Débora Maria Ferreira Silva e Suelson dos Santos Silva buscavam uma indenização de R$ 200 mil, alegando que o médico Christian Messias de Oliveira Lira não os informou corretamente sobre a gestação de gêmeos idênticos, o que contribuiu para a troca das crianças logo após o nascimento. O caso veio à tona quando os pais perceberam a semelhança de uma criança em uma creche de Craíbas/AL com um de seus filhos, cinco meses após o parto.
O juiz responsável pela decisão optou por extinguir o processo sem entrar no mérito da questão, levando em consideração que já havia uma ação em curso contra o hospital onde o parto aconteceu, movida pelos mesmos pais e abordando o mesmo problema da troca de bebês. A justiça entendeu que as duas ações tratavam da mesma questão, embora envolvessem diferentes responsáveis.
Além disso, o pedido dos pais para que o médico arcasse com os custos do processo em caso de derrota não foi aceito, já que o juiz considerou que a relação entre médico e paciente não se enquadra nas regras de defesa do consumidor.
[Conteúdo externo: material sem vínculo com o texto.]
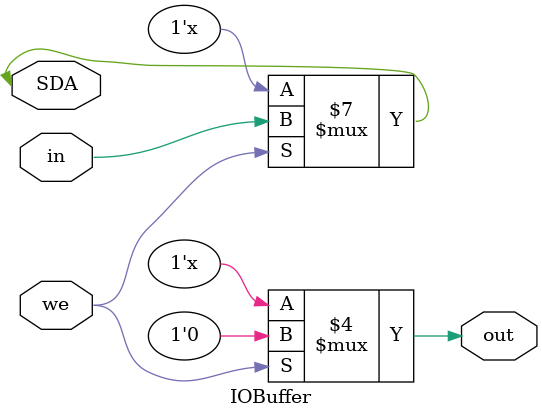
<source format=sv>
module IOBuffer (input in, input we, output out, inout SDA);
always_comb begin
    if(we == 1'b1) begin
        SDA <= in;
        out <= 1'b0;
    end else begin
        SDA <=1'bz;
        out <= SDA;
    end
end

endmodule
</source>
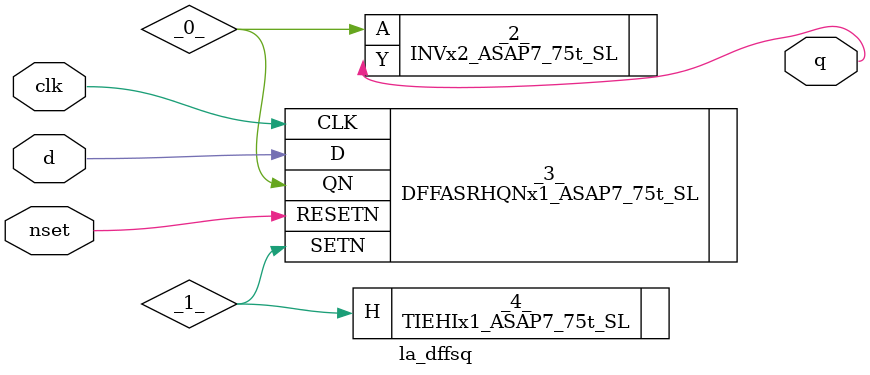
<source format=v>

/* Generated by Yosys 0.44 (git sha1 80ba43d26, g++ 11.4.0-1ubuntu1~22.04 -fPIC -O3) */

(* top =  1  *)
(* src = "inputs/la_dffsq.v:11.1-24.10" *)
module la_dffsq (
    d,
    clk,
    nset,
    q
);
  wire _0_;
  wire _1_;
  (* src = "inputs/la_dffsq.v:15.16-15.19" *)
  input clk;
  wire clk;
  (* src = "inputs/la_dffsq.v:14.16-14.17" *)
  input d;
  wire d;
  (* src = "inputs/la_dffsq.v:16.16-16.20" *)
  input nset;
  wire nset;
  (* src = "inputs/la_dffsq.v:17.16-17.17" *)
  output q;
  wire q;
  INVx2_ASAP7_75t_SL _2_ (
      .A(_0_),
      .Y(q)
  );
  (* src = "inputs/la_dffsq.v:20.5-22.21" *)
  DFFASRHQNx1_ASAP7_75t_SL _3_ (
      .CLK(clk),
      .D(d),
      .QN(_0_),
      .RESETN(nset),
      .SETN(_1_)
  );
  TIEHIx1_ASAP7_75t_SL _4_ (.H(_1_));
endmodule

</source>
Esta decisão encerra mais uma etapa desse drama vivido pela família e coloca em pauta questões importantes sobre a responsabilidade dos profissionais de saúde e dos estabelecimentos hospitalares.
A busca por reparação e justiça ainda persiste para Débora Maria e Suelson, que enfrentaram uma situação traumática e que certamente deixará marcas para o resto de suas vidas. A troca de bebês na maternidade é um erro que não deveria jamais ocorrer, e é fundamental que medidas sejam tomadas para evitar que casos como esse se repitam no futuro.